General Alexander Suvarov, one of the few generals in military history to have never been defeated in battle was born on this day in 1729. He is credited with being responsible for the foundation of the Russian school of military art. Because of his numerous successes, his titles include Prince, Field Marshall, Count and Generalissimo.
A sickly child, Suvarov, decided to work through his physical weaknesses and go into military training despite his father’s objections. He was also a very studious boy, learning multiple languages and studying the works of Plutarch, Julius Caesar, Quintus Curtius, Charles XII, and Cornelius Nepos. When he was twelve, General Abraham Gannibal (someone who will get a podcast about his life one day) told Alexander’s father that the boy should be allowed to go into military service because of his great intellect.
When he turned 18 he entered into military service and saw his first combat during the Seven Year’s War (1756-1763). By 1763 his brilliance was already noted and he was elevated to regimental commander. Quickly he moved up the ranks to Brigadier then Major General.

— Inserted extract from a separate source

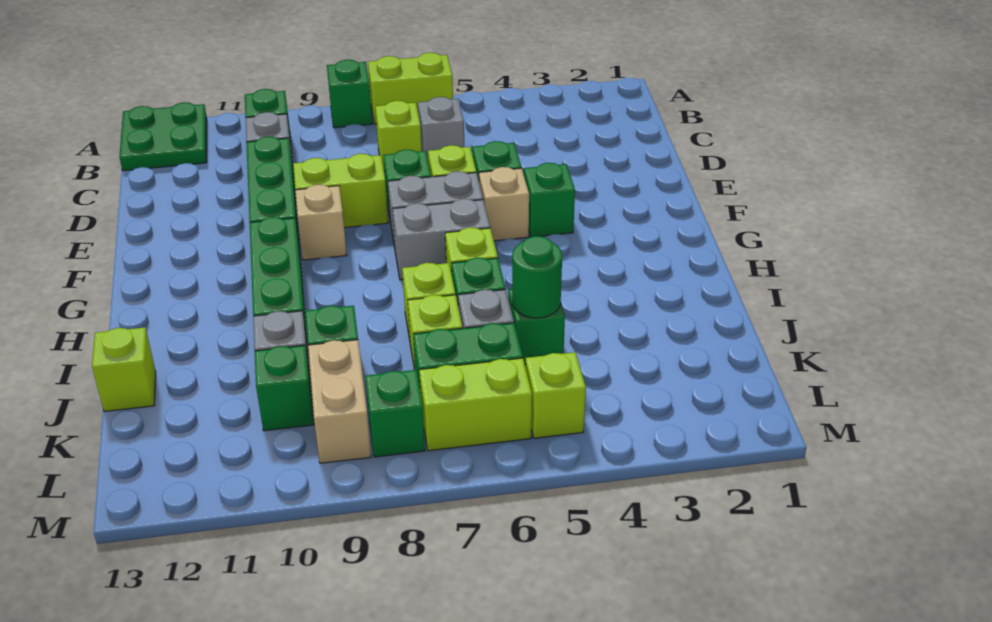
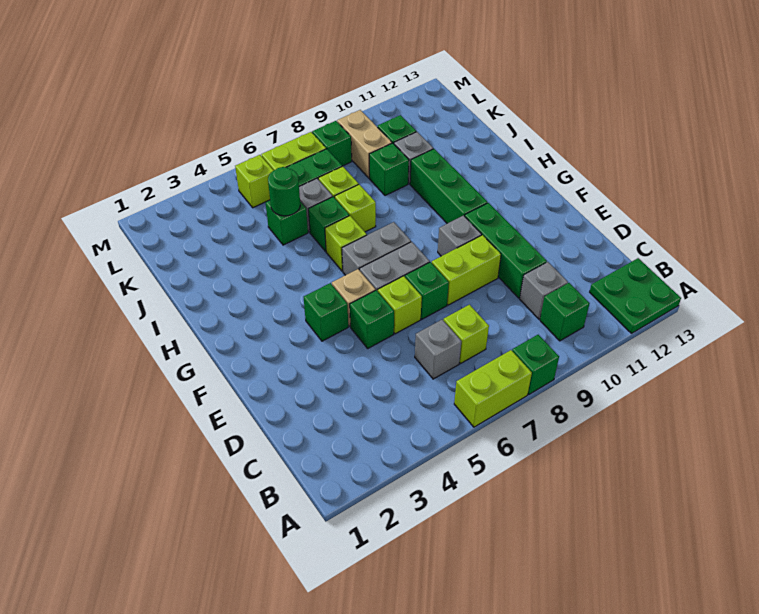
tan 1x1 brick [295,185,347,260] -> grey 1x1 brick [438,215,482,256]
lime 1x1 brick [92,327,156,412] -> none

From 1768-1772 he helped to defeat the Polish Confederation of the Bar, capturing Krakow. which led to the first partition of Poland.
Suvarov was a key general during the First (1768-1774) and Second (1787-1792) Turkish Wars, winning battle after battle. He was a favorite of Catherine the Great which eventually led him to fall into disfavor when Emperor Paul took over the Russian Empire.
Suvarov’s legacy was as great as he was as a military leader. His book, the Art of Victory written in 1795-6 was a masterpiece. He told his students that to win battles three things were necessary, “speed, assessment, and attack” with speed being most important. As he put it, “One minute decides the outcome of battle, one hour the success of a campaign, one day the fate of empires… I operate bot by hours but by minutes.” Suvarov also believed that flexibility was also one of the most important features of a great military leader. Unfortunately, this was lost on subsequent generations of Russian generals.
I have plans to put together a whole podcast episode on General Suvarov in the future as he was one of the most compelling figures throughout Russian history.